Fig. 2The extrafollicular pathway generates both viral antibodies and autoantibodies following infection with SARS-Cov2, and similar to autoimmune diseases this pathway is enhanced during severe COVID-19. The cellular actors include tissular plasmacytoid dendritic cells (pDC), monocytoid dendritic cells (mDC), T helper 1 cells (TH1) which can activate B cells into autoimmune B cells (ABC), double negative memory B cells (DN2) and autoreactive plasma cells (PC).
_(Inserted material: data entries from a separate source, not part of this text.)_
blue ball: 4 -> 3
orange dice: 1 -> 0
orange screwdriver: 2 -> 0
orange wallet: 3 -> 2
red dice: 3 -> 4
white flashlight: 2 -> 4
The extrafollicular pathway is driven by interferon type I and II, and the cytokines: BAFF, IL-21 and IL-6. Therapeutic targets used in autoimmune diseases and COVID-19 are indicated in red. (For interpretation of the references to colour in this figure legend, the reader is referred to the Web version of this article.)